With the April 30, 2017 deadline for all states to pass RERA for their respective regions looming, only 13 states and union territories have reportedly notified their rules so far. While the centre had first shown the way to states, by implementing RERA in the union territories last year, only Uttar Pradesh, Gujarat, Madhya Pradesh, Odisha and Delhi followed in its footsteps, by notifying RERA rules in the ensuing months.
Although Maharashtra’s draft RERA rules had covered all under-construction projects, irrespective of whether some of the individual towers/ phases received occupation certificate or not, it had diluted some other sections.
After activists raised objections, the Maharashtra government decided to include these sections too. Similarly, buyers’ associations in UP and Gujarat, have been demanding that the states append missing sections in the states’ versions of the rules. Sixteen other states, including Haryana, Punjab, Kerala, Rajasthan, Karnataka, West Bengal, Bihar and Tamil Nadu, have reportedly prepared draft rules and are expected to notify them soon.
Protection against project delays and defects
The Act passed by Indian parliament last year, which was expected to be implemented in its full entirety by all states, is very clear on the subject of under-construction residential projects.
Developers of ongoing projects, as on the date of commencement of the Act in the respective state, which have not received a completion certificates prior to the commencement of the Act, will need to apply to the regulatory authority for registration of their project within three months of the commencement of the Act.
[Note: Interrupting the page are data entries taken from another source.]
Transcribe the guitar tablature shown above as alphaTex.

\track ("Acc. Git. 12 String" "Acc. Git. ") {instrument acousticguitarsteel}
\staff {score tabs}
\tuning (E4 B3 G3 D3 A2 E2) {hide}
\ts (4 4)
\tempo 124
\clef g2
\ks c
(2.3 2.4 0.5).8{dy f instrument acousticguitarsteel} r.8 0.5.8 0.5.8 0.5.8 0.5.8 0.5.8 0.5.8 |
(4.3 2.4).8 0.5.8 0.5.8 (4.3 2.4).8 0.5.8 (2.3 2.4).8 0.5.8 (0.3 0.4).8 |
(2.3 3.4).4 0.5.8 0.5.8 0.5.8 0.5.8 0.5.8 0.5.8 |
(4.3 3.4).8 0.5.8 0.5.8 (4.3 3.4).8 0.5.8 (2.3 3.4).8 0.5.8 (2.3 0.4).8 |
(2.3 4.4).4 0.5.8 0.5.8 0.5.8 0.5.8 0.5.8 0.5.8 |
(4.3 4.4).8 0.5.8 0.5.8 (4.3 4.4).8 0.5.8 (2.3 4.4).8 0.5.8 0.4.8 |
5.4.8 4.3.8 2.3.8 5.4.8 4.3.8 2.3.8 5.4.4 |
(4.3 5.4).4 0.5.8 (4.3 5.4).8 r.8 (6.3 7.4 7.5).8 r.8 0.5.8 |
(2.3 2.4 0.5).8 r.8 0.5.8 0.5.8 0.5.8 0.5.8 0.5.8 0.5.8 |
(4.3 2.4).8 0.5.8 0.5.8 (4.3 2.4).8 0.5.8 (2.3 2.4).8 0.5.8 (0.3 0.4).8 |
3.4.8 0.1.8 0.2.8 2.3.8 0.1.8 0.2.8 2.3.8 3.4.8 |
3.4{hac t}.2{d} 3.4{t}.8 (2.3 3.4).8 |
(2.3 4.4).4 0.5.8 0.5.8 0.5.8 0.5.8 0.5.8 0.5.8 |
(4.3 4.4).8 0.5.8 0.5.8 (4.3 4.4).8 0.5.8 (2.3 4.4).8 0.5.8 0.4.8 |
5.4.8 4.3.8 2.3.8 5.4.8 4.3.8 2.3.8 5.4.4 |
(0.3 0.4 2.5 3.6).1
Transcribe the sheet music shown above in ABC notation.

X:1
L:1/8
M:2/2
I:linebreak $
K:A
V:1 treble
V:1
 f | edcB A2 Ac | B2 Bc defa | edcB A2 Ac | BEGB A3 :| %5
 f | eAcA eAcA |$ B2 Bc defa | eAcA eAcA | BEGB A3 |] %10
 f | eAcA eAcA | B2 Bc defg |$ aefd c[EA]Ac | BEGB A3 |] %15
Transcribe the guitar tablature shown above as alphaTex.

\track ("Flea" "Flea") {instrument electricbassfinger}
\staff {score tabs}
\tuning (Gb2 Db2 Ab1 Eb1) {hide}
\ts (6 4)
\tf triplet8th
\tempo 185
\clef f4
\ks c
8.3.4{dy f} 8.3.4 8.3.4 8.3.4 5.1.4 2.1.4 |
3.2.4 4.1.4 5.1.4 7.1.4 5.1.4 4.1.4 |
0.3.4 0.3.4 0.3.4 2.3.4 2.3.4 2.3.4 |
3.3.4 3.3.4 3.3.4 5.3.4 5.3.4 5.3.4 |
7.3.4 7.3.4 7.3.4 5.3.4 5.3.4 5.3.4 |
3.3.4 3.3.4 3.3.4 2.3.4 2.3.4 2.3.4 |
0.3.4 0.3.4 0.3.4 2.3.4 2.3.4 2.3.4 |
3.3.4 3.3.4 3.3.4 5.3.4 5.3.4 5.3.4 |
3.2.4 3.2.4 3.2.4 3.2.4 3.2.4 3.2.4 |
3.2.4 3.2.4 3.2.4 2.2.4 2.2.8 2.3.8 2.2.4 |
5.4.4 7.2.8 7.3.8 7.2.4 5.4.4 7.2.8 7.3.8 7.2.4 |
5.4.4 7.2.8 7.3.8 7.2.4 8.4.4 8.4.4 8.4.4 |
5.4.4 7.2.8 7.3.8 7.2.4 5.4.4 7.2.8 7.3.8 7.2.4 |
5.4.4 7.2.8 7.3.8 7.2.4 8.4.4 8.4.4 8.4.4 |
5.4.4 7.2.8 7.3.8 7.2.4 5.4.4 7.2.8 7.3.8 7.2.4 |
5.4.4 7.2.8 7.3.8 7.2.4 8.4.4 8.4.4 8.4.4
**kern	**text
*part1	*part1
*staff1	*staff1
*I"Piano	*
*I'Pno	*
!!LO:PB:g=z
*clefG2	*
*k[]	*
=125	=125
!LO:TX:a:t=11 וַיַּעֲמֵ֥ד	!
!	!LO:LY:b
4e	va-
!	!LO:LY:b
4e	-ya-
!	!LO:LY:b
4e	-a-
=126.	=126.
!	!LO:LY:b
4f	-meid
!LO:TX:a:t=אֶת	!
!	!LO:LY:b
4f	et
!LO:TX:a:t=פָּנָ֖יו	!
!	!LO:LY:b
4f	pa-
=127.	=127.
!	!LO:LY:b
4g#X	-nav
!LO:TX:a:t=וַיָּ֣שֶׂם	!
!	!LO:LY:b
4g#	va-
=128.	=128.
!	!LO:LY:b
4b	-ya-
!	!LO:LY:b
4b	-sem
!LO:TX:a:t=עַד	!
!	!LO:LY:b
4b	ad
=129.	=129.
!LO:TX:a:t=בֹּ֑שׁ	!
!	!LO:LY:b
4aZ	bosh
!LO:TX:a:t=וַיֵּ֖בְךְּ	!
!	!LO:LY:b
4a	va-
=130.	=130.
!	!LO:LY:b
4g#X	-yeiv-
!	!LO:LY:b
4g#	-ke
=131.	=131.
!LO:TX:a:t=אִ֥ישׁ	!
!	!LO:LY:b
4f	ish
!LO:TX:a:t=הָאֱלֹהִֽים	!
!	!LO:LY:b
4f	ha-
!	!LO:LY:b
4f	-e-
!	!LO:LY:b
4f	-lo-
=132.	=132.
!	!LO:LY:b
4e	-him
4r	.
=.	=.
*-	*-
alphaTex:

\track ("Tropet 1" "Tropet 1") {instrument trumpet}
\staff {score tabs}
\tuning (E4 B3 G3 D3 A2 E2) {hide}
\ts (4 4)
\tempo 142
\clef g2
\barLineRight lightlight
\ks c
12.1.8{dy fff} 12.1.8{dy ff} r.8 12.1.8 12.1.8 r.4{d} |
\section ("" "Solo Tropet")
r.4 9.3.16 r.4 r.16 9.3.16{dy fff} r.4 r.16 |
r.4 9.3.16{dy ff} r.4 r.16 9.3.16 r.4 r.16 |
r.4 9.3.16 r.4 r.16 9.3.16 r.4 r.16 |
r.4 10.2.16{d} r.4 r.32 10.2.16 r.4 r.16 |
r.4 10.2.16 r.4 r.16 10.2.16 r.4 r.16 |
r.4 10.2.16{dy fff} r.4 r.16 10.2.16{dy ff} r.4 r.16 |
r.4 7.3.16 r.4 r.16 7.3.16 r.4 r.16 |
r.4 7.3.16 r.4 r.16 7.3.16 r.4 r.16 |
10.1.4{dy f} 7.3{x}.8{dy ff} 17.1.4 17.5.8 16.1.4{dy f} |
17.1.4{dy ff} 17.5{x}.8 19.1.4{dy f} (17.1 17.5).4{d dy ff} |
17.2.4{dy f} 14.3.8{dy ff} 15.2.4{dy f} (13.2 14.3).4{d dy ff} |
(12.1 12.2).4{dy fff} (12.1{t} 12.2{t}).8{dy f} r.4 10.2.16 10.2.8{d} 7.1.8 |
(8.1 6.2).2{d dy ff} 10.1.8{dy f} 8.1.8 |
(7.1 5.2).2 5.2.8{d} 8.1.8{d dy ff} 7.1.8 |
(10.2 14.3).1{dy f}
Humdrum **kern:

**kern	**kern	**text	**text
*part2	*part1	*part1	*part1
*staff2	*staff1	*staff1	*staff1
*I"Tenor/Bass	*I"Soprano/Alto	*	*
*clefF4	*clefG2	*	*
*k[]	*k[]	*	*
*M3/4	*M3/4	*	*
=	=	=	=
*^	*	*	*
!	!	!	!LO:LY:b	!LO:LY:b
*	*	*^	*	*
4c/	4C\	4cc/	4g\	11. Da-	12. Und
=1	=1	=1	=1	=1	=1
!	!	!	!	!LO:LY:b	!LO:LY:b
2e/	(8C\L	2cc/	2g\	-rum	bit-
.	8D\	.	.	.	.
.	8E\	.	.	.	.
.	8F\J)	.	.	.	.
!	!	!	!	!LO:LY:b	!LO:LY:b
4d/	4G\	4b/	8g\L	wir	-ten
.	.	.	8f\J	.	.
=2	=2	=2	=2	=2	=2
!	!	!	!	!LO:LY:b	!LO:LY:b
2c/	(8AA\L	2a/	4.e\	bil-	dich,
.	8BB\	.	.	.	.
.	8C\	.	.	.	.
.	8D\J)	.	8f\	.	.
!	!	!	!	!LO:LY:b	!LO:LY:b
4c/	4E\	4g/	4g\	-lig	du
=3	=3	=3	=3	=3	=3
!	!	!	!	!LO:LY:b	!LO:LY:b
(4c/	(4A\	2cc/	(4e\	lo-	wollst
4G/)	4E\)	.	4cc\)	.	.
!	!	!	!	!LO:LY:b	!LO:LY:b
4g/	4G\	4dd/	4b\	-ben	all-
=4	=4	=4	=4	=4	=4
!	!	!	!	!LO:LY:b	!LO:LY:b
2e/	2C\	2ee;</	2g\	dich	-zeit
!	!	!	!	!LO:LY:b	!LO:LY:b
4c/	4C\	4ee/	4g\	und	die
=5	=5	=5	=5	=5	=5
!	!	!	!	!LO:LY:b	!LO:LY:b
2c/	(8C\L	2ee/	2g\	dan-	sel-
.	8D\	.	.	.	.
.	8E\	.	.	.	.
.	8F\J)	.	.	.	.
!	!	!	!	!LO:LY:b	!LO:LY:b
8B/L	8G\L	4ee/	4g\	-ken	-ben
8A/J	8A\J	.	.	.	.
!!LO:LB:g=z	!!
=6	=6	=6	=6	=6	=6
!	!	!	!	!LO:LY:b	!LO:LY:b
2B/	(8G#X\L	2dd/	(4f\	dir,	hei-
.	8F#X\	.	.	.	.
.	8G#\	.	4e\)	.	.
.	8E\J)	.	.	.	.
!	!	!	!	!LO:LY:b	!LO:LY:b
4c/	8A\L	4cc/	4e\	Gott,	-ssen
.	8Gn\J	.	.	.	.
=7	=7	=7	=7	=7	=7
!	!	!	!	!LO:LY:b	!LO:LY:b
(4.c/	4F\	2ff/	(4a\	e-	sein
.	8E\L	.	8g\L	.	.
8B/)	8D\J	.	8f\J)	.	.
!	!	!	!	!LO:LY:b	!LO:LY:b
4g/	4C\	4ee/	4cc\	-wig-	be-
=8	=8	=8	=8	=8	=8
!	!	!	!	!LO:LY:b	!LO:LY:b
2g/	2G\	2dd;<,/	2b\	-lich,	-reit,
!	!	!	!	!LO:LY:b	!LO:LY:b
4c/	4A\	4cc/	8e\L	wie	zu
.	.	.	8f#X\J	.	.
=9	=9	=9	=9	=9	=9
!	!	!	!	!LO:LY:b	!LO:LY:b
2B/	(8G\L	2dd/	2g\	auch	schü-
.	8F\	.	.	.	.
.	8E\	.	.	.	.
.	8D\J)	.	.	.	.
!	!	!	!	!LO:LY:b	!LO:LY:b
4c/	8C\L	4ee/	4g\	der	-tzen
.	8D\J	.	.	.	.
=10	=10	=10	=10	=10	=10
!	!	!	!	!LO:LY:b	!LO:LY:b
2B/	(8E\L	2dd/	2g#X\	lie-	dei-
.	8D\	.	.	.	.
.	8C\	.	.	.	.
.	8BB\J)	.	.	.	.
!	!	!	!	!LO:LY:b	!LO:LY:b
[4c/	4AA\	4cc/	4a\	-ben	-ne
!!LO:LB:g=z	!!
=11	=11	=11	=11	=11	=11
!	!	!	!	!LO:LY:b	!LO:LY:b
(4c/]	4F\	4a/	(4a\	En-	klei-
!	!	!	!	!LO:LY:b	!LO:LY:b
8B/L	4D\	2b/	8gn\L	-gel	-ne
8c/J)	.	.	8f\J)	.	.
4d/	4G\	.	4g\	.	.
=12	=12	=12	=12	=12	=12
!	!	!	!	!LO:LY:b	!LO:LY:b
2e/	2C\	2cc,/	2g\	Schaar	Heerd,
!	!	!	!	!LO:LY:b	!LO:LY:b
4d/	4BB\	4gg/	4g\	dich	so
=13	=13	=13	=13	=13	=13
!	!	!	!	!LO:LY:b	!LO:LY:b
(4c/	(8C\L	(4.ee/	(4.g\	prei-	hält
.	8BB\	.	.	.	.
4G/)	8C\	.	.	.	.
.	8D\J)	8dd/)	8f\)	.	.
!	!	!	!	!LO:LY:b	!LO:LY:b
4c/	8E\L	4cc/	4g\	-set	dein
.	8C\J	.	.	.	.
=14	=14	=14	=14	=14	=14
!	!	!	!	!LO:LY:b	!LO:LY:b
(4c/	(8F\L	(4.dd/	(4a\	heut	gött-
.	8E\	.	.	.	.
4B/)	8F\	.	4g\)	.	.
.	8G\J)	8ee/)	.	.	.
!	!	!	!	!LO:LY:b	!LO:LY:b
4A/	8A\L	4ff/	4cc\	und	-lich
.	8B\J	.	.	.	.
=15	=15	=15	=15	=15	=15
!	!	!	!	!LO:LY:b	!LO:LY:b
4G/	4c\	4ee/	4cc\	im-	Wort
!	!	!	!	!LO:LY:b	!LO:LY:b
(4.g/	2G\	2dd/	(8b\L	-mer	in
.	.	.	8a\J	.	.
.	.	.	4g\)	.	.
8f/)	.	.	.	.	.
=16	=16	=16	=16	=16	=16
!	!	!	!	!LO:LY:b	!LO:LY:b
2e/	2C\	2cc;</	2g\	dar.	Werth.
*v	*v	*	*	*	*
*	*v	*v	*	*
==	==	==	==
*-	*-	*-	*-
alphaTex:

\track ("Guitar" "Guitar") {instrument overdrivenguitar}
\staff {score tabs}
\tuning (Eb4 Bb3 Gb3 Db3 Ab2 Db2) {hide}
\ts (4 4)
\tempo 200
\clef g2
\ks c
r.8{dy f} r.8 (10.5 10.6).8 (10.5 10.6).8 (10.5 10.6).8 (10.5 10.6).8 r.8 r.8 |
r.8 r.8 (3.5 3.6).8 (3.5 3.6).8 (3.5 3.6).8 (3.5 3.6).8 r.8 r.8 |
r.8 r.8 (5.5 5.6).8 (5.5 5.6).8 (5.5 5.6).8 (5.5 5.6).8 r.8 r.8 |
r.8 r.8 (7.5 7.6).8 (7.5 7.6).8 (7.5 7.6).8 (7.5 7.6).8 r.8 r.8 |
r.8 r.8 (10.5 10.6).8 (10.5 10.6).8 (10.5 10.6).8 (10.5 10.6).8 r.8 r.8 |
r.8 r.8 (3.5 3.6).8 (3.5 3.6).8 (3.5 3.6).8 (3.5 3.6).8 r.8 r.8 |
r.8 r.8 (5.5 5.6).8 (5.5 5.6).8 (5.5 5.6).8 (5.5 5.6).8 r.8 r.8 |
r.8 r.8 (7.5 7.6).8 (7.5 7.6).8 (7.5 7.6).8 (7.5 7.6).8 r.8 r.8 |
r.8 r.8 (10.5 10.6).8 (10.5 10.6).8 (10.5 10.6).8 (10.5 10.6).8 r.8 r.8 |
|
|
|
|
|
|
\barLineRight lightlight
Whether all such ongoing projects get covered under the Act will, however, depend entirely on the respective state governments.
The consumer-centric law prescribes compulsory registration of all ongoing and upcoming real estate projects, as well as penalties and punitive measures on developers who delay their projects. All developers are required to disclose their project details on the regulator’s website and provide quarterly updates on construction progress.
In case of project delays, the onus of paying the monthly interest on bank loans taken for under-construction flats will lie on developers, unlike earlier, when the burden fell on home buyers. A separate account will be used to deposit 70% of the money collected for the project’s construction and developers can draw from it, only for construction purposes. The appellate tribunal will hear and act on all related grievances.
RERA also states that any structural or workmanship defects, brought to the notice of a promoter within a period of five years from the date of handing over possession, must be rectified by the promoter, without any further charge, within 30 days. If s/he fails to do so, the aggrieved allottee is entitled to receive appropriate compensation under RERA.
With the central government repeatedly nudging states to notify RERA, latest by April 30, 2017 and establish their regulatory authorities and appellate tribunals, the question of how many will comply, looms large. As a disruptive and groundbreaking legislation to clear opacity in the Indian real estate sector and make it more buyer-friendly, RERA definitely needs to be implemented in letter and spirit by all the states.